Assim, a Ana prestou voluntariado em duas escolas: na Escola Comunitária de Ghachok, especialmente destinada à integração social e melhoria de vida de crianças de castas baixas e na escola pública de Kaskikot, duas bonitas aldeias localizadas a 20 km, uma a norte e outra a nordeste, de Pokhara, tendo ambas como pano de fundo o espetacular panorama da cordilheira de Annapurna. 
Evidentemente, este tipo de voluntariado, embora mais genuíno, apresenta também mais desafios já que o voluntário vive durante a semana na aldeia, com e como os locais, partilhando dos seus usos e costumes e das suas condições de vida, saindo totalmente da sua zona de conforto para se entregar ao verdadeiro espírito da missão. Aos fins de semana o voluntário regressa a Pokhara para desfrutar de um merecido descanso no mesmo hotel onde foi acolhido aquando da sua chegada à cidade.
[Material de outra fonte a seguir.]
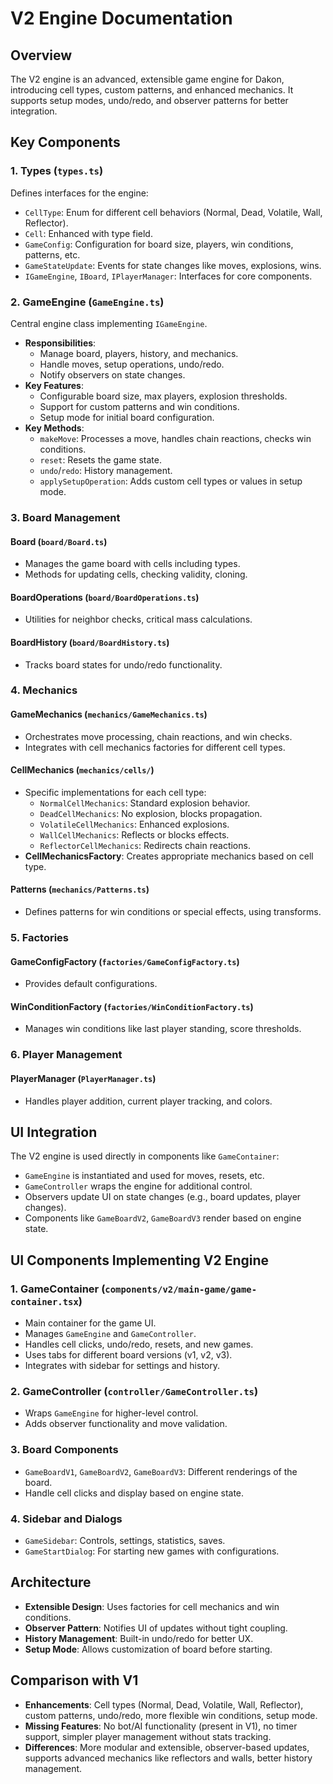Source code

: # V2 Engine Documentation

## Overview
The V2 engine is an advanced, extensible game engine for Dakon, introducing cell types, custom patterns, and enhanced mechanics. It supports setup modes, undo/redo, and observer patterns for better integration.

## Key Components

### 1. Types (`types.ts`)
Defines interfaces for the engine:
- `CellType`: Enum for different cell behaviors (Normal, Dead, Volatile, Wall, Reflector).
- `Cell`: Enhanced with type field.
- `GameConfig`: Configuration for board size, players, win conditions, patterns, etc.
- `GameStateUpdate`: Events for state changes like moves, explosions, wins.
- `IGameEngine`, `IBoard`, `IPlayerManager`: Interfaces for core components.

### 2. GameEngine (`GameEngine.ts`)
Central engine class implementing `IGameEngine`.
- **Responsibilities**:
  - Manage board, players, history, and mechanics.
  - Handle moves, setup operations, undo/redo.
  - Notify observers on state changes.
- **Key Features**:
  - Configurable board size, max players, explosion thresholds.
  - Support for custom patterns and win conditions.
  - Setup mode for initial board configuration.
- **Key Methods**:
  - `makeMove`: Processes a move, handles chain reactions, checks win conditions.
  - `reset`: Resets the game state.
  - `undo`/`redo`: History management.
  - `applySetupOperation`: Adds custom cell types or values in setup mode.

### 3. Board Management
#### Board (`board/Board.ts`)
- Manages the game board with cells including types.
- Methods for updating cells, checking validity, cloning.

#### BoardOperations (`board/BoardOperations.ts`)
- Utilities for neighbor checks, critical mass calculations.

#### BoardHistory (`board/BoardHistory.ts`)
- Tracks board states for undo/redo functionality.

### 4. Mechanics
#### GameMechanics (`mechanics/GameMechanics.ts`)
- Orchestrates move processing, chain reactions, and win checks.
- Integrates with cell mechanics factories for different cell types.

#### CellMechanics (`mechanics/cells/`)
- Specific implementations for each cell type:
  - `NormalCellMechanics`: Standard explosion behavior.
  - `DeadCellMechanics`: No explosion, blocks propagation.
  - `VolatileCellMechanics`: Enhanced explosions.
  - `WallCellMechanics`: Reflects or blocks effects.
  - `ReflectorCellMechanics`: Redirects chain reactions.
- **CellMechanicsFactory**: Creates appropriate mechanics based on cell type.

#### Patterns (`mechanics/Patterns.ts`)
- Defines patterns for win conditions or special effects, using transforms.

### 5. Factories
#### GameConfigFactory (`factories/GameConfigFactory.ts`)
- Provides default configurations.

#### WinConditionFactory (`factories/WinConditionFactory.ts`)
- Manages win conditions like last player standing, score thresholds.

### 6. Player Management
#### PlayerManager (`PlayerManager.ts`)
- Handles player addition, current player tracking, and colors.

## UI Integration
The V2 engine is used directly in components like `GameContainer`:
- `GameEngine` is instantiated and used for moves, resets, etc.
- `GameController` wraps the engine for additional control.
- Observers update UI on state changes (e.g., board updates, player changes).
- Components like `GameBoardV2`, `GameBoardV3` render based on engine state.

## UI Components Implementing V2 Engine

### 1. GameContainer (`components/v2/main-game/game-container.tsx`)
- Main container for the game UI.
- Manages `GameEngine` and `GameController`.
- Handles cell clicks, undo/redo, resets, and new games.
- Uses tabs for different board versions (v1, v2, v3).
- Integrates with sidebar for settings and history.

### 2. GameController (`controller/GameController.ts`)
- Wraps `GameEngine` for higher-level control.
- Adds observer functionality and move validation.

### 3. Board Components
- `GameBoardV1`, `GameBoardV2`, `GameBoardV3`: Different renderings of the board.
- Handle cell clicks and display based on engine state.

### 4. Sidebar and Dialogs
- `GameSidebar`: Controls, settings, statistics, saves.
- `GameStartDialog`: For starting new games with configurations.

## Architecture
- **Extensible Design**: Uses factories for cell mechanics and win conditions.
- **Observer Pattern**: Notifies UI of updates without tight coupling.
- **History Management**: Built-in undo/redo for better UX.
- **Setup Mode**: Allows customization of board before starting.

## Comparison with V1
- **Enhancements**: Cell types (Normal, Dead, Volatile, Wall, Reflector), custom patterns, undo/redo, more flexible win conditions, setup mode.
- **Missing Features**: No bot/AI functionality (present in V1), no timer support, simpler player management without stats tracking.
- **Differences**: More modular and extensible, observer-based updates, supports advanced mechanics like reflectors and walls, better history management.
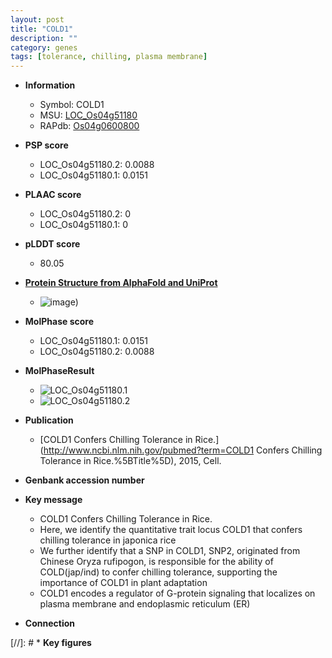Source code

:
 ```yaml
---
layout: post
title: "COLD1"
description: ""
category: genes
tags: [tolerance, chilling, plasma membrane]
---
```


* **Information**  
    + Symbol: COLD1  
    + MSU: [LOC_Os04g51180](http://rice.plantbiology.msu.edu/cgi-bin/ORF_infopage.cgi?orf=LOC_Os04g51180)  
    + RAPdb: [Os04g0600800](http://rapdb.dna.affrc.go.jp/viewer/gbrowse_details/irgsp1?name=Os04g0600800)  

* **PSP score**  
    + LOC_Os04g51180.2: 0.0088 
    + LOC_Os04g51180.1: 0.0151 

* **PLAAC score**  
    + LOC_Os04g51180.2: 0 
    + LOC_Os04g51180.1: 0 

* **pLDDT score**
    + 80.05

* **[Protein Structure from AlphaFold and UniProt](https://www.uniprot.org/uniprotkb/Q7X7S8/entry#structure)**
    + ![image](https://ricepsp.github.io/images/Q7/AF-Q7X7S8-F1.png))

* **MolPhase score**
    + LOC_Os04g51180.1: 0.0151
    + LOC_Os04g51180.2: 0.0088

* **MolPhaseResult**
    + ![LOC_Os04g51180.1](https://ricepsp.github.io/pictures/LOC_Os04g/LOC_Os04g51180.1.png)
    + ![LOC_Os04g51180.2](https://ricepsp.github.io/pictures/LOC_Os04g/LOC_Os04g51180.2.png)

* **Publication**  
    + [COLD1 Confers Chilling Tolerance in Rice.](http://www.ncbi.nlm.nih.gov/pubmed?term=COLD1 Confers Chilling Tolerance in Rice.%5BTitle%5D), 2015, Cell.

* **Genbank accession number**  

* **Key message**  
    + COLD1 Confers Chilling Tolerance in Rice.
    + Here, we identify the quantitative trait locus COLD1 that confers chilling tolerance in japonica rice
    + We further identify that a SNP in COLD1, SNP2, originated from Chinese Oryza rufipogon, is responsible for the ability of COLD(jap/ind) to confer chilling tolerance, supporting the importance of COLD1 in plant adaptation
    + COLD1 encodes a regulator of G-protein signaling that localizes on plasma membrane and endoplasmic reticulum (ER)

* **Connection**  

[//]: # * **Key figures**  


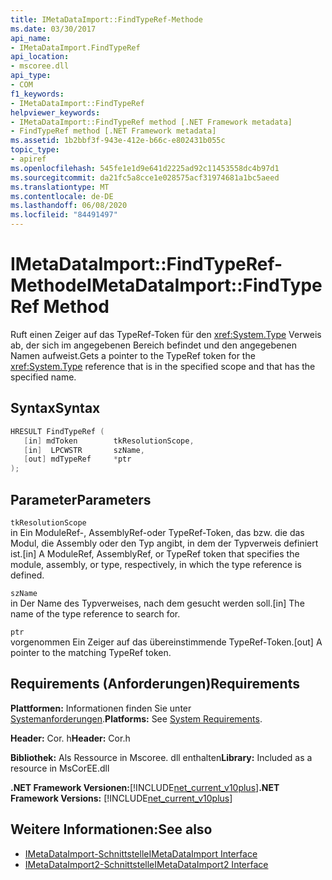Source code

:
 ```yaml
---
title: IMetaDataImport::FindTypeRef-Methode
ms.date: 03/30/2017
api_name:
- IMetaDataImport.FindTypeRef
api_location:
- mscoree.dll
api_type:
- COM
f1_keywords:
- IMetaDataImport::FindTypeRef
helpviewer_keywords:
- IMetaDataImport::FindTypeRef method [.NET Framework metadata]
- FindTypeRef method [.NET Framework metadata]
ms.assetid: 1b2bbf3f-943e-412e-b66c-e802431b055c
topic_type:
- apiref
ms.openlocfilehash: 545fe1e1d9e641d2225ad92c11453558dc4b97d1
ms.sourcegitcommit: da21fc5a8cce1e028575acf31974681a1bc5aeed
ms.translationtype: MT
ms.contentlocale: de-DE
ms.lasthandoff: 06/08/2020
ms.locfileid: "84491497"
---
```

# <a name="imetadataimportfindtyperef-method"></a><span data-ttu-id="6b677-102">IMetaDataImport::FindTypeRef-Methode</span><span class="sxs-lookup"><span data-stu-id="6b677-102">IMetaDataImport::FindTypeRef Method</span></span>
<span data-ttu-id="6b677-103">Ruft einen Zeiger auf das TypeRef-Token für den <xref:System.Type> Verweis ab, der sich im angegebenen Bereich befindet und den angegebenen Namen aufweist.</span><span class="sxs-lookup"><span data-stu-id="6b677-103">Gets a pointer to the TypeRef token for the <xref:System.Type> reference that is in the specified scope and that has the specified name.</span></span>  
  
## <a name="syntax"></a><span data-ttu-id="6b677-104">Syntax</span><span class="sxs-lookup"><span data-stu-id="6b677-104">Syntax</span></span>  
  
```cpp  
HRESULT FindTypeRef (  
   [in] mdToken        tkResolutionScope,  
   [in]  LPCWSTR       szName,  
   [out] mdTypeRef     *ptr  
);  
```  
  
## <a name="parameters"></a><span data-ttu-id="6b677-105">Parameter</span><span class="sxs-lookup"><span data-stu-id="6b677-105">Parameters</span></span>  
 `tkResolutionScope`  
 <span data-ttu-id="6b677-106">in Ein ModuleRef-, AssemblyRef-oder TypeRef-Token, das bzw. die das Modul, die Assembly oder den Typ angibt, in dem der Typverweis definiert ist.</span><span class="sxs-lookup"><span data-stu-id="6b677-106">[in] A ModuleRef, AssemblyRef, or TypeRef token that specifies the module, assembly, or type, respectively, in which the type reference is defined.</span></span>  
  
 `szName`  
 <span data-ttu-id="6b677-107">in Der Name des Typverweises, nach dem gesucht werden soll.</span><span class="sxs-lookup"><span data-stu-id="6b677-107">[in] The name of the type reference to search for.</span></span>  
  
 `ptr`  
 <span data-ttu-id="6b677-108">vorgenommen Ein Zeiger auf das übereinstimmende TypeRef-Token.</span><span class="sxs-lookup"><span data-stu-id="6b677-108">[out] A pointer to the matching TypeRef token.</span></span>  
  
## <a name="requirements"></a><span data-ttu-id="6b677-109">Requirements (Anforderungen)</span><span class="sxs-lookup"><span data-stu-id="6b677-109">Requirements</span></span>  
 <span data-ttu-id="6b677-110">**Plattformen:** Informationen finden Sie unter [Systemanforderungen](../../get-started/system-requirements.md).</span><span class="sxs-lookup"><span data-stu-id="6b677-110">**Platforms:** See [System Requirements](../../get-started/system-requirements.md).</span></span>  
  
 <span data-ttu-id="6b677-111">**Header:** Cor. h</span><span class="sxs-lookup"><span data-stu-id="6b677-111">**Header:** Cor.h</span></span>  
  
 <span data-ttu-id="6b677-112">**Bibliothek:** Als Ressource in Mscoree. dll enthalten</span><span class="sxs-lookup"><span data-stu-id="6b677-112">**Library:** Included as a resource in MsCorEE.dll</span></span>  
  
 <span data-ttu-id="6b677-113">**.NET Framework Versionen:**[!INCLUDE[net_current_v10plus](../../../../includes/net-current-v10plus-md.md)]</span><span class="sxs-lookup"><span data-stu-id="6b677-113">**.NET Framework Versions:** [!INCLUDE[net_current_v10plus](../../../../includes/net-current-v10plus-md.md)]</span></span>  
  
## <a name="see-also"></a><span data-ttu-id="6b677-114">Weitere Informationen:</span><span class="sxs-lookup"><span data-stu-id="6b677-114">See also</span></span>

- [<span data-ttu-id="6b677-115">IMetaDataImport-Schnittstelle</span><span class="sxs-lookup"><span data-stu-id="6b677-115">IMetaDataImport Interface</span></span>](imetadataimport-interface.md)
- [<span data-ttu-id="6b677-116">IMetaDataImport2-Schnittstelle</span><span class="sxs-lookup"><span data-stu-id="6b677-116">IMetaDataImport2 Interface</span></span>](imetadataimport2-interface.md)

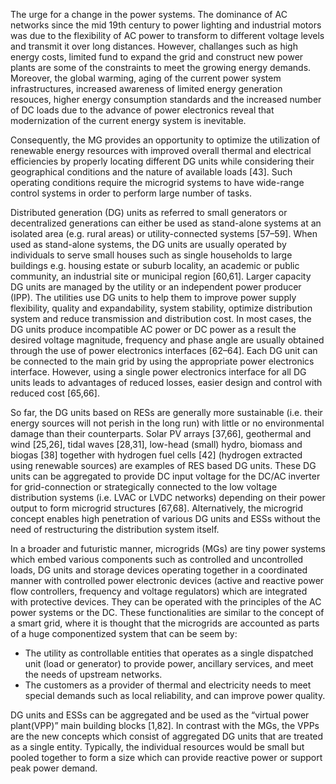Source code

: The urge for a change in the power systems.
The dominance of AC networks since the mid 19th century to power lighting and industrial motors was due to the flexibility of AC power to transform to different voltage levels and transmit it over long distances. However, challanges such as high energy costs, limited fund to expand the grid and construct new power plants are some of the constraints to meet the growing energy demands. Moreover, the global warming, aging of the current power system infrastructures, increased awareness of limited energy generation resouces, higher energy consumption standards and the increased number of DC loads due to the advance of power electronics reveal that modernization of the current energy system is inevitable.

Consequently, the MG provides an opportunity to optimize the utilization of renewable energy resources with improved overall thermal and electrical efficiencies by properly locating different DG units while considering their geographical conditions and the nature of available loads [43]. Such operating conditions require the microgrid systems to have wide-range control systems in order to perform large number of tasks.

Distributed generation (DG) units as referred to small generators or decentralized generations can either be used as stand-alone
systems at an isolated area (e.g. rural areas) or utility-connected
systems [57–59]. When used as stand-alone systems, the DG units
are usually operated by individuals to serve small houses such as
single households to large buildings e.g. housing estate or suburb
locality, an academic or public community, an industrial site or
municipal region [60,61]. Larger capacity DG units are managed by
the utility or an independent power producer (IPP). The utilities
use DG units to help them to improve power supply flexibility,
quality and expandability, system stability, optimize distribution
system and reduce transmission and distribution cost.  In most
cases, the DG units produce incompatible AC power or DC power
as a result the desired voltage magnitude, frequency and phase
angle are usually obtained through the use of power electronics
interfaces [62–64]. Each DG unit can be connected to the main grid
by using the appropriate power electronics interface. However,
using a single power electronics interface for all DG units leads
to advantages of reduced losses, easier design and control with
reduced cost [65,66].

So far, the DG units based on RESs are generally more sustainable (i.e. their energy sources will not perish in the long run) with
little or no environmental damage than their counterparts. Solar
PV arrays [37,66], geothermal and wind [25,26], tidal waves
[28,31], low-head (small) hydro, biomass and biogas [38] together
with hydrogen fuel cells [42] (hydrogen extracted using renewable
sources) are examples of RES based DG units. These DG units can
be aggregated to provide DC input voltage for the DC/AC inverter
for grid-connection or strategically connected to the low voltage
distribution systems (i.e. LVAC or LVDC networks) depending on
their power output to form microgrid structures [67,68]. Alternatively, the microgrid concept enables high penetration of various
DG units and ESSs without the need of restructuring the distribution system itself. 

In a broader and futuristic manner, microgrids (MGs) are tiny
power systems which embed various components such as controlled and uncontrolled loads, DG units and storage devices
operating together in a coordinated manner with controlled power
electronic devices (active and reactive power flow controllers,
frequency and voltage regulators) which are integrated with
protective devices. They can be operated with the principles of the AC power systems or the DC. These functionalities are similar to the concept of a smart grid, where it is thought that the microgrids are accounted as parts of a huge componentized system that can be seem by:
- The utility as controllable entities that operates as a single dispatched unit (load or generator) to provide power, ancillary services, and meet the needs of upstream networks.
- The customers as a provider of thermal and electricity needs to meet special demands such as local reliability, and can improve power quality.

DG units and ESSs can be aggregated and be used as the “virtual power plant(VPP)” main building blocks [1,82]. In contrast with the MGs, the VPPs are the new concepts which consist of aggregated DG units that are treated as a single entity. Typically, the individual resources would be small but pooled together to form a size which can provide reactive power or support peak power demand.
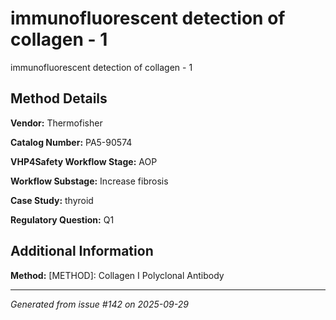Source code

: # immunofluorescent detection of collagen - 1

immunofluorescent detection of collagen - 1

## Method Details

**Vendor:** Thermofisher

**Catalog Number:** PA5-90574

**VHP4Safety Workflow Stage:** AOP

**Workflow Substage:** Increase fibrosis

**Case Study:** thyroid

**Regulatory Question:** Q1

## Additional Information

**Method:** [METHOD]: Collagen I Polyclonal Antibody

---

*Generated from issue #142 on 2025-09-29*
Durante a sua estadia, a Ana assistiu à celebração do Tihar, o festival das luzes, em que se realizam diversos rituais para exprimir a adoração por certos animais e o respeito entre irmãos e irmãs, aproveitando a pausa letiva para conhecer melhor a zona envolvente de Pokhara. 
Cerca de um mês depois, despediu-se do Nepal, do fabuloso nascer do sol nos Himalaias e das crianças a quem transmitiu afeto e carinho, por lá deixando os brinquedos que levou consigo e o seu contributo jovial prestado ao projeto HHM. 
A Associação HHM expressa os seus sinceros agradecimentos a todos os que nos acompanharam este ano nesta jornada de apoio a crianças carenciadas do Nepal: aos estimados sócios, padrinhos e madrinhas das crianças, aos voluntários que se deslocam ao país e ajudam no terreno, ao espaço Poção Mágica, de Caldas da Rainha, que doou uma parte da receita dos seus workshops de produtos naturais, aos amigos do norte que nos encaminharam donativos recolhidos através de bonitos e personalizados calendários, à querida amiga e sócia Fátima Rebelo que mensalmente nos premeia com a sua quota parte de donativo, à Fundação Lapa do Lobo que apadrinha três crianças, à Fundação Oriente que este ano nos presenteou com honrado donativo, à firma austríaca Hansa Flex que de nós não se esqueceu e à família que me incentiva. A todos, em nome da HHM, muito obrigado!